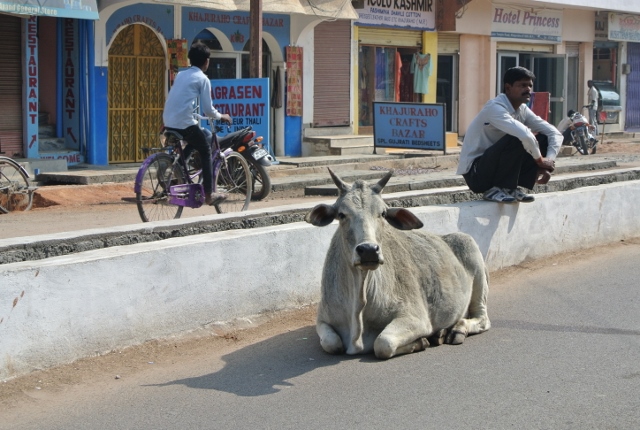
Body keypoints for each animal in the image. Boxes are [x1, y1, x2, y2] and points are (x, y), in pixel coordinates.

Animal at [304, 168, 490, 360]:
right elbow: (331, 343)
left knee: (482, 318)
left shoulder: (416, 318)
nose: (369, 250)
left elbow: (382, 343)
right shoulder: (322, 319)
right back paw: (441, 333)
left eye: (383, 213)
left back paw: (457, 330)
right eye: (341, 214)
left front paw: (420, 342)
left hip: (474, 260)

...

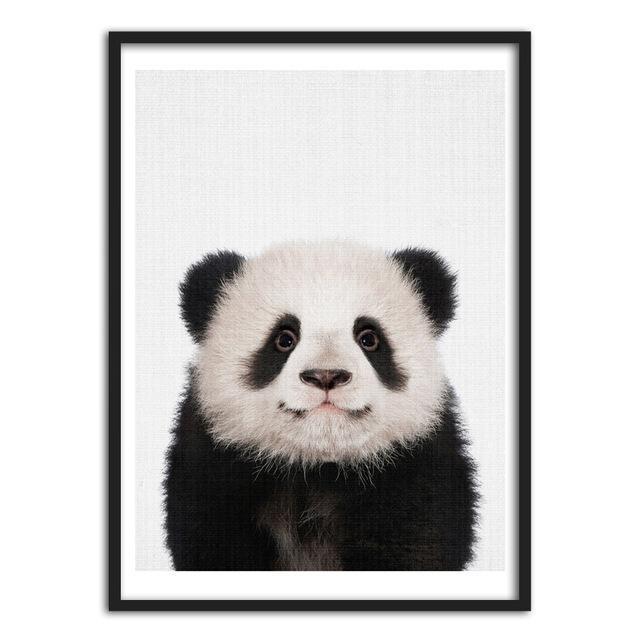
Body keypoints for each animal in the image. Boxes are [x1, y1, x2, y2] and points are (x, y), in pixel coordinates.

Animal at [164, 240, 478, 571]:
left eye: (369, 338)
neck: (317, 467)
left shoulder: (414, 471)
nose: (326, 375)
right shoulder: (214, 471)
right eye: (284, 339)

==

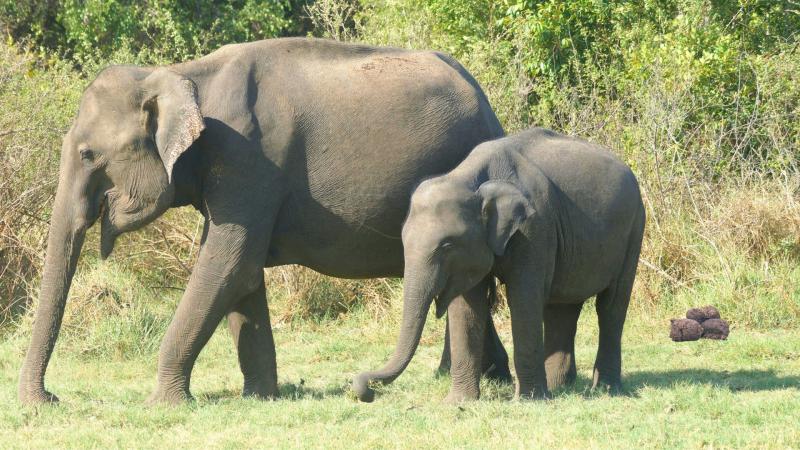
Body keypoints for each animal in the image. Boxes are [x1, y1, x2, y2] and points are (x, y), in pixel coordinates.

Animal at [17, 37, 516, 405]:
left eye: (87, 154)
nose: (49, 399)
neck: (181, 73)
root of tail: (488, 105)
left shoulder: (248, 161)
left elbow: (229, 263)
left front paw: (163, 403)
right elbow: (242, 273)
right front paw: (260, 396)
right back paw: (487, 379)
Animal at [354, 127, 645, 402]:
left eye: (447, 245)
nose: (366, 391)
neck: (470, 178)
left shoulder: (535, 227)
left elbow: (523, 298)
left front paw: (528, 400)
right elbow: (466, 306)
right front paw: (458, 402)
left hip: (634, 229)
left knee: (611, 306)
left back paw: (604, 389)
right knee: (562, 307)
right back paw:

» Required action: Go through the material above and count the lines that contain "shoulder"; answer with the number alone.

» Result of this exercise: 6